What this task involves:
Reproduce every line of the listing below word for word, keeping each line break where it falls.

--

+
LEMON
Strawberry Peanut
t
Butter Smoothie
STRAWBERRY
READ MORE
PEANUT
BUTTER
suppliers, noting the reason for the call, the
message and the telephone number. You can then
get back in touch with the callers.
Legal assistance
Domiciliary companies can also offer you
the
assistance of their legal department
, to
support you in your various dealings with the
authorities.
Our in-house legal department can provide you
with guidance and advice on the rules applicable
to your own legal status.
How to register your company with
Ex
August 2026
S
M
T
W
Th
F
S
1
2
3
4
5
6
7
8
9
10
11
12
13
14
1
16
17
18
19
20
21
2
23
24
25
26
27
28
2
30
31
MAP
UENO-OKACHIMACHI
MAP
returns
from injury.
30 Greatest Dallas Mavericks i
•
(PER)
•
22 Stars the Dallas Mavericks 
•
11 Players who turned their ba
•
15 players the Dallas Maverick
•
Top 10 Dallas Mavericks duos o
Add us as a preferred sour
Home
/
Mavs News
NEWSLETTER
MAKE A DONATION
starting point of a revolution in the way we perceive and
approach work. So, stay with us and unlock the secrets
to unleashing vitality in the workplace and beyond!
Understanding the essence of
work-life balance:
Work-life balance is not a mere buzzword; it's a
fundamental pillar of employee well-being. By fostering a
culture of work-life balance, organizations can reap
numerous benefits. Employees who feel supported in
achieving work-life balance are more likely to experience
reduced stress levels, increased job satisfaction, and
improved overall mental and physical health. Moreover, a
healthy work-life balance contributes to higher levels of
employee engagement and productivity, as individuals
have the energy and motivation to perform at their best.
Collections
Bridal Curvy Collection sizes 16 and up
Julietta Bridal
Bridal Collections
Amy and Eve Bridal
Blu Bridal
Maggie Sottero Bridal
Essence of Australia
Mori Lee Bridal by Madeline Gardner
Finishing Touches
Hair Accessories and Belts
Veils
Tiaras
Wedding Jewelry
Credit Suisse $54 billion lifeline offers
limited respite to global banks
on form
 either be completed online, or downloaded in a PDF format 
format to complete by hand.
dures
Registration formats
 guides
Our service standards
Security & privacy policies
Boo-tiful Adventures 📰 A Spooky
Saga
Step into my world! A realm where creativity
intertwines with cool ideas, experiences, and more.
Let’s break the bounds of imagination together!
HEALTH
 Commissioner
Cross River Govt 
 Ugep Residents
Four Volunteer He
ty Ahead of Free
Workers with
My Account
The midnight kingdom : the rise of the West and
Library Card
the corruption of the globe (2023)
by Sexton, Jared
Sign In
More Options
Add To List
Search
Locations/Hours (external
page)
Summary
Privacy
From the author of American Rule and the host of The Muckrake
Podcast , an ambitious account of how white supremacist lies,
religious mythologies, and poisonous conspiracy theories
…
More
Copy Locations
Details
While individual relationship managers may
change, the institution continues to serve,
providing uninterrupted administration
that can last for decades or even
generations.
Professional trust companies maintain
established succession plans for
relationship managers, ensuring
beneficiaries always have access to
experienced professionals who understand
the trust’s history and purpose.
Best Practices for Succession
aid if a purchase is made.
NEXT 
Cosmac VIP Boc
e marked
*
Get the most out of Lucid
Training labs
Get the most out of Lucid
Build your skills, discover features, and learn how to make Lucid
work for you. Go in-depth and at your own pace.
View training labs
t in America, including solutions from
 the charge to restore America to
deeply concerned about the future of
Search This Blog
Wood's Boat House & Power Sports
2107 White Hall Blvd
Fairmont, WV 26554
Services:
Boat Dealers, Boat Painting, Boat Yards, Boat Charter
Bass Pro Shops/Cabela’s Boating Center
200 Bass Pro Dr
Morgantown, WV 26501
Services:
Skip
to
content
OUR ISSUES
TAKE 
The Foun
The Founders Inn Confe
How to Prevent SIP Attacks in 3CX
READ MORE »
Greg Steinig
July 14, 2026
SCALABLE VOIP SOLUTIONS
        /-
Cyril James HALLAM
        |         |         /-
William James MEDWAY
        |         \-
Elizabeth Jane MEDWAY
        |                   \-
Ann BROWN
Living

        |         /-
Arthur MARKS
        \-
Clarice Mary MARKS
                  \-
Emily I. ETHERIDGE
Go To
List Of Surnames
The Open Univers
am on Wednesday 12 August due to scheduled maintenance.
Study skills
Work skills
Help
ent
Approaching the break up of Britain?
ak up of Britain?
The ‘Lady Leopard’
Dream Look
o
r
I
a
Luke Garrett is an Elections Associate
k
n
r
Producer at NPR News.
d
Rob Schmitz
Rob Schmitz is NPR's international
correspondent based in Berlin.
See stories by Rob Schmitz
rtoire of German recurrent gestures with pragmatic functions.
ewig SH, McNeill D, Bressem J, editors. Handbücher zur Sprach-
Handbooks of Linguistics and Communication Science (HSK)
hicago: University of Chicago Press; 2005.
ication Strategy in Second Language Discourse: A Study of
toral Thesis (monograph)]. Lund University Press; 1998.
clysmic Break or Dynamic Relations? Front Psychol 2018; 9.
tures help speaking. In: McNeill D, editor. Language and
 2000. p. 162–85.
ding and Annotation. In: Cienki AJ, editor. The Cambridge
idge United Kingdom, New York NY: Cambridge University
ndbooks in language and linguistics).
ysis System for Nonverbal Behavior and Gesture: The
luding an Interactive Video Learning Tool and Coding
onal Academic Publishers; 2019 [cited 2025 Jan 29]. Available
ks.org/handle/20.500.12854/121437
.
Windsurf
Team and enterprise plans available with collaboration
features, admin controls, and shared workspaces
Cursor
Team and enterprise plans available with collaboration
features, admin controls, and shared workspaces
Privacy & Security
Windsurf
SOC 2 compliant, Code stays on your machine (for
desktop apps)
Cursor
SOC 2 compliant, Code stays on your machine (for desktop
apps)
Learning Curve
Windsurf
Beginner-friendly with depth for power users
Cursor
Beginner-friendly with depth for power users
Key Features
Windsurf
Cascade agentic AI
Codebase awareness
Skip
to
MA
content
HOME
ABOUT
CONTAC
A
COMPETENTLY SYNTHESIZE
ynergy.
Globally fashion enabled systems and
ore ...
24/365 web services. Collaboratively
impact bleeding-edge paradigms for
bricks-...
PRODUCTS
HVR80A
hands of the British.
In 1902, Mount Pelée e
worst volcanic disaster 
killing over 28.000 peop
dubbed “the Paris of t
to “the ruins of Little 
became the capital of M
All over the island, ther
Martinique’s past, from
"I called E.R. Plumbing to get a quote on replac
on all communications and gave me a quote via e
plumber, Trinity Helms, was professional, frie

--

Completed task:
+
LEMON
Strawberry Peanut
t
Butter Smoothie
STRAWBERRY
READ MORE
PEANUT
BUTTER
suppliers, noting the reason for the call, the
message and the telephone number. You can then
get back in touch with the callers.
Legal assistance
Domiciliary companies can also offer you
the
assistance of their legal department
, to
support you in your various dealings with the
authorities.
Our in-house legal department can provide you
with guidance and advice on the rules applicable
to your own legal status.
How to register your company with
Ex
August 2026
S
M
T
W
Th
F
S
1
2
3
4
5
6
7
8
9
10
11
12
13
14
1
16
17
18
19
20
21
2
23
24
25
26
27
28
2
30
31
MAP
UENO-OKACHIMACHI
MAP
returns
from injury.
30 Greatest Dallas Mavericks i
•
(PER)
•
22 Stars the Dallas Mavericks 
•
11 Players who turned their ba
•
15 players the Dallas Maverick
•
Top 10 Dallas Mavericks duos o
Add us as a preferred sour
Home
/
Mavs News
NEWSLETTER
MAKE A DONATION
starting point of a revolution in the way we perceive and
approach work. So, stay with us and unlock the secrets
to unleashing vitality in the workplace and beyond!
Understanding the essence of
work-life balance:
Work-life balance is not a mere buzzword; it's a
fundamental pillar of employee well-being. By fostering a
culture of work-life balance, organizations can reap
numerous benefits. Employees who feel supported in
achieving work-life balance are more likely to experience
reduced stress levels, increased job satisfaction, and
improved overall mental and physical health. Moreover, a
healthy work-life balance contributes to higher levels of
employee engagement and productivity, as individuals
have the energy and motivation to perform at their best.
Collections
Bridal Curvy Collection sizes 16 and up
Julietta Bridal
Bridal Collections
Amy and Eve Bridal
Blu Bridal
Maggie Sottero Bridal
Essence of Australia
Mori Lee Bridal by Madeline Gardner
Finishing Touches
Hair Accessories and Belts
Veils
Tiaras
Wedding Jewelry
Credit Suisse $54 billion lifeline offers
limited respite to global banks
on form
 either be completed online, or downloaded in a PDF format 
format to complete by hand.
dures
Registration formats
 guides
Our service standards
Security & privacy policies
Boo-tiful Adventures 📰 A Spooky
Saga
Step into my world! A realm where creativity
intertwines with cool ideas, experiences, and more.
Let’s break the bounds of imagination together!
HEALTH
 Commissioner
Cross River Govt 
 Ugep Residents
Four Volunteer He
ty Ahead of Free
Workers with
My Account
The midnight kingdom : the rise of the West and
Library Card
the corruption of the globe (2023)
by Sexton, Jared
Sign In
More Options
Add To List
Search
Locations/Hours (external
page)
Summary
Privacy
From the author of American Rule and the host of The Muckrake
Podcast , an ambitious account of how white supremacist lies,
religious mythologies, and poisonous conspiracy theories
…
More
Copy Locations
Details
While individual relationship managers may
change, the institution continues to serve,
providing uninterrupted administration
that can last for decades or even
generations.
Professional trust companies maintain
established succession plans for
relationship managers, ensuring
beneficiaries always have access to
experienced professionals who understand
the trust’s history and purpose.
Best Practices for Succession
aid if a purchase is made.
NEXT 
Cosmac VIP Boc
e marked
*
Get the most out of Lucid
Training labs
Get the most out of Lucid
Build your skills, discover features, and learn how to make Lucid
work for you. Go in-depth and at your own pace.
View training labs
t in America, including solutions from
 the charge to restore America to
deeply concerned about the future of
Search This Blog
Wood's Boat House & Power Sports
2107 White Hall Blvd
Fairmont, WV 26554
Services:
Boat Dealers, Boat Painting, Boat Yards, Boat Charter
Bass Pro Shops/Cabela’s Boating Center
200 Bass Pro Dr
Morgantown, WV 26501
Services:
Skip
to
content
OUR ISSUES
TAKE 
The Foun
The Founders Inn Confe
How to Prevent SIP Attacks in 3CX
READ MORE »
Greg Steinig
July 14, 2026
SCALABLE VOIP SOLUTIONS
        /-
Cyril James HALLAM
        |         |         /-
William James MEDWAY
        |         \-
Elizabeth Jane MEDWAY
        |                   \-
Ann BROWN
Living

        |         /-
Arthur MARKS
        \-
Clarice Mary MARKS
                  \-
Emily I. ETHERIDGE
Go To
List Of Surnames
The Open Univers
am on Wednesday 12 August due to scheduled maintenance.
Study skills
Work skills
Help
ent
Approaching the break up of Britain?
ak up of Britain?
The ‘Lady Leopard’
Dream Look
o
r
I
a
Luke Garrett is an Elections Associate
k
n
r
Producer at NPR News.
d
Rob Schmitz
Rob Schmitz is NPR's international
correspondent based in Berlin.
See stories by Rob Schmitz
rtoire of German recurrent gestures with pragmatic functions.
ewig SH, McNeill D, Bressem J, editors. Handbücher zur Sprach-
Handbooks of Linguistics and Communication Science (HSK)
hicago: University of Chicago Press; 2005.
ication Strategy in Second Language Discourse: A Study of
toral Thesis (monograph)]. Lund University Press; 1998.
clysmic Break or Dynamic Relations? Front Psychol 2018; 9.
tures help speaking. In: McNeill D, editor. Language and
 2000. p. 162–85.
ding and Annotation. In: Cienki AJ, editor. The Cambridge
idge United Kingdom, New York NY: Cambridge University
ndbooks in language and linguistics).
ysis System for Nonverbal Behavior and Gesture: The
luding an Interactive Video Learning Tool and Coding
onal Academic Publishers; 2019 [cited 2025 Jan 29]. Available
ks.org/handle/20.500.12854/121437
.
Windsurf
Team and enterprise plans available with collaboration
features, admin controls, and shared workspaces
Cursor
Team and enterprise plans available with collaboration
features, admin controls, and shared workspaces
Privacy & Security
Windsurf
SOC 2 compliant, Code stays on your machine (for
desktop apps)
Cursor
SOC 2 compliant, Code stays on your machine (for desktop
apps)
Learning Curve
Windsurf
Beginner-friendly with depth for power users
Cursor
Beginner-friendly with depth for power users
Key Features
Windsurf
Cascade agentic AI
Codebase awareness
Skip
to
MA
content
HOME
ABOUT
CONTAC
A
COMPETENTLY SYNTHESIZE
ynergy.
Globally fashion enabled systems and
ore ...
24/365 web services. Collaboratively
impact bleeding-edge paradigms for
bricks-...
PRODUCTS
HVR80A
hands of the British.
In 1902, Mount Pelée e
worst volcanic disaster 
killing over 28.000 peop
dubbed “the Paris of t
to “the ruins of Little 
became the capital of M
All over the island, ther
Martinique’s past, from
"I called E.R. Plumbing to get a quote on replac
on all communications and gave me a quote via e
plumber, Trinity Helms, was professional, frie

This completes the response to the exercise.